- Work task -
The answer must consist of every line in the records below that contains the string "grey".

(Collection entries)
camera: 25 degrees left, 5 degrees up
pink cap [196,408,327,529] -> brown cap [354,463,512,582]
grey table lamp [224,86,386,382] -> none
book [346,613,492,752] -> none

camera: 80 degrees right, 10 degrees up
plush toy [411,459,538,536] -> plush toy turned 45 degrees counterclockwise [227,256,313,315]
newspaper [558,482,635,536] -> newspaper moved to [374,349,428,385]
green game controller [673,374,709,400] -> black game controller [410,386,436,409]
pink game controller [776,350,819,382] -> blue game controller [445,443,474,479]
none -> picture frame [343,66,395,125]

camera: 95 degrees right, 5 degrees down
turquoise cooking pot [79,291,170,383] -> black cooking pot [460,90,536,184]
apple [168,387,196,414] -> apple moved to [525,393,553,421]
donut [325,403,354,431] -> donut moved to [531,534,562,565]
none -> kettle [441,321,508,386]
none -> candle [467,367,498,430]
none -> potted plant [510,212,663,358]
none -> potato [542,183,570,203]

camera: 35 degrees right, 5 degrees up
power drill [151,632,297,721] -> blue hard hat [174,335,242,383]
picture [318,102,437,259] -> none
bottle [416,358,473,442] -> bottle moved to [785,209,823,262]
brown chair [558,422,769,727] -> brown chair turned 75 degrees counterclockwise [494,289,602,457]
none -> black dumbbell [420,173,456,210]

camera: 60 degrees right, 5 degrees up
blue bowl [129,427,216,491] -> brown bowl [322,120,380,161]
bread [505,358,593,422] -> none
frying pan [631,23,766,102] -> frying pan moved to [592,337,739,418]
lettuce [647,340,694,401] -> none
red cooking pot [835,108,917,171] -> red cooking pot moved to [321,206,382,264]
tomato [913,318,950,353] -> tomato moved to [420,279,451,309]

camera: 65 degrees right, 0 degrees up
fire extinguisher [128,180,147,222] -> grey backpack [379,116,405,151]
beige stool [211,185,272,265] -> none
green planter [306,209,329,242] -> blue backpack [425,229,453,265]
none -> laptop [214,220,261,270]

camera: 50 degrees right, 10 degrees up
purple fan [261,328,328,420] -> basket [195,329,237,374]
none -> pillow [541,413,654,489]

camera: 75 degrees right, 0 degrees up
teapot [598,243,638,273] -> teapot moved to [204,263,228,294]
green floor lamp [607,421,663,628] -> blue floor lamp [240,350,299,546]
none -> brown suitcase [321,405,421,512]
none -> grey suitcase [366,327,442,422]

- Task answer -
grey table lamp [224,86,386,382] -> none
fire extinguisher [128,180,147,222] -> grey backpack [379,116,405,151]
none -> grey suitcase [366,327,442,422]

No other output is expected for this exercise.